The intended purpose of visualizing data (i.e., whether it is for exploring/presenting distributions or relationships or for making comparisons) is the main factor that helps select the appropriate chart type.

To explore/present relationships between variable we can use the following visualization types:

- Two variables: Scatter plot
- More than two variables: Scatter plot matrix, heat map.

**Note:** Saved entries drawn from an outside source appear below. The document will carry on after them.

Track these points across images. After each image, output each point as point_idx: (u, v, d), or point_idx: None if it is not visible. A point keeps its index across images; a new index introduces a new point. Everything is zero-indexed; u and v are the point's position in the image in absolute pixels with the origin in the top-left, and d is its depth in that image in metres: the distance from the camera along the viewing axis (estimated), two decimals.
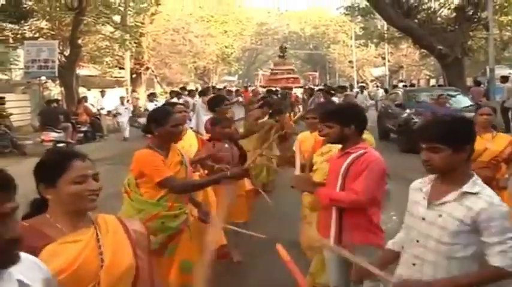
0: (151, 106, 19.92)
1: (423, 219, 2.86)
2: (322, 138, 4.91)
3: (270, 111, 10.09)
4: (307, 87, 30.53)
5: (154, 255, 3.54)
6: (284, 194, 8.25)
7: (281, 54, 28.83)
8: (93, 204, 2.32)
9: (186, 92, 23.34)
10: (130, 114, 22.82)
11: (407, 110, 15.84)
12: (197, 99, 19.68)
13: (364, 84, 35.10)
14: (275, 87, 23.81)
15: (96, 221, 2.36)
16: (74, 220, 2.29)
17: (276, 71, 27.06)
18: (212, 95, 18.96)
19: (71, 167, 2.28)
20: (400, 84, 33.25)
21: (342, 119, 4.00)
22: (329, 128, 4.05)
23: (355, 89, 27.02)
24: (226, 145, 6.05)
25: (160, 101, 23.04)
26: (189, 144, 5.79)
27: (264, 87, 24.21)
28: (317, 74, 58.99)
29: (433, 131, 2.85)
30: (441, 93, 15.57)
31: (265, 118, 9.87)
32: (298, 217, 5.79)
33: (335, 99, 16.07)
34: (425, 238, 2.84)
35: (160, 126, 4.18)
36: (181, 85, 32.99)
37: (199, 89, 29.97)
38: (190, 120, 19.34)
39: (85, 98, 22.45)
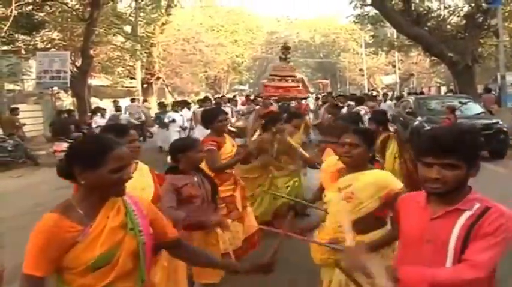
0: (179, 119, 18.54)
1: None
2: (340, 167, 3.79)
3: (263, 121, 8.32)
4: (317, 95, 30.32)
5: None
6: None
7: (283, 56, 24.87)
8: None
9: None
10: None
11: (419, 118, 15.78)
12: (196, 109, 18.71)
13: (386, 91, 34.46)
14: (272, 97, 21.04)
15: None
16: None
17: (274, 77, 23.58)
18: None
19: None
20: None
21: (470, 154, 2.49)
22: (450, 169, 2.45)
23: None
24: (196, 178, 4.51)
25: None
26: (141, 187, 3.77)
27: (262, 97, 21.15)
28: (328, 81, 58.93)
29: None
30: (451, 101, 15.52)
31: (258, 131, 8.27)
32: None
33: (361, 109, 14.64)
34: None
35: (90, 169, 2.37)
36: (192, 94, 33.06)
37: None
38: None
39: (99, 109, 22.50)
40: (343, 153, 3.62)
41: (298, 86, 23.06)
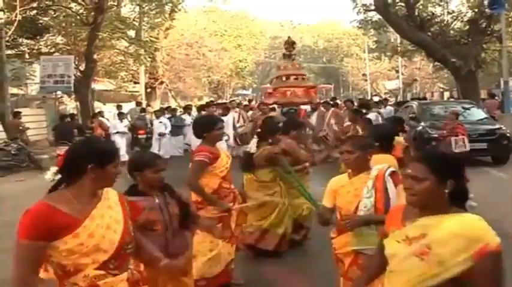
0: (158, 126, 18.59)
1: None
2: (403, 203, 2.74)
3: (258, 130, 7.21)
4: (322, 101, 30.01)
5: None
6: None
7: (287, 52, 22.45)
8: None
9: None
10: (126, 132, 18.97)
11: (422, 123, 15.74)
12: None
13: (387, 96, 34.03)
14: (277, 102, 19.62)
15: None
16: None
17: (282, 77, 21.10)
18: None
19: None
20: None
21: None
22: None
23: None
24: (157, 200, 3.77)
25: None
26: (104, 224, 2.67)
27: (266, 103, 19.25)
28: (331, 86, 58.92)
29: None
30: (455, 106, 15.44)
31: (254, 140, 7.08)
32: None
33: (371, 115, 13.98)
34: None
35: None
36: (195, 99, 33.02)
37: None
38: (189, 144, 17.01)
39: (101, 113, 22.54)
40: (406, 190, 2.58)
41: (309, 87, 21.76)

To explore/present distributions we can use the following visualization types:

- Numerical data: Histogram, frequency polygon, cumulative distribution chart.
- Categorical data: Bar chart, tree map, heat map
- Unstructured data: Word cloud.

To make comparisons we can use the following visualization types:

- Comparison among categories: Bar chart, tree map, heat map
- Comparison over time: Line chart for two variables, bubble line chart for three variables.

**Common pitfalls**

Four common pitfalls that should be avoided are:

__Improper chart type__: To examine the correlation between two variables, a scatter plot should be used. If a line chart is used instead, then it will be difficult to examine the correlation.__Selectively plotted data__: Selecting an overly short time period may show the presence of a trend that is actually noise. For example, over a time period of a few days, it may appear that a stock is in a down trend, but when we consider a time period of the last two years, it is clear that the stock is a general uptrend with few days of consolidation in between.__Improperly plotting data in a truncated graph__: For example, suppose a vertical bar chart is used to compare EPS of two companies A and B. A has an EPS of $14 and B has an EPS of $15. If the y-axis starts at $13, then the bar heights would inaccurately imply that B’s EPS is twice that of A.__Improper scaling of axes__: For example, consider a line chart of EPS of a company over time. The EPS is generally in the $10 – $20 range. If we set the Y-axis to plot numbers up to $100, then the graph will be compressed and will appear to be less steep and less volatile than if we set the Y-axis to plot numbers only up to $25.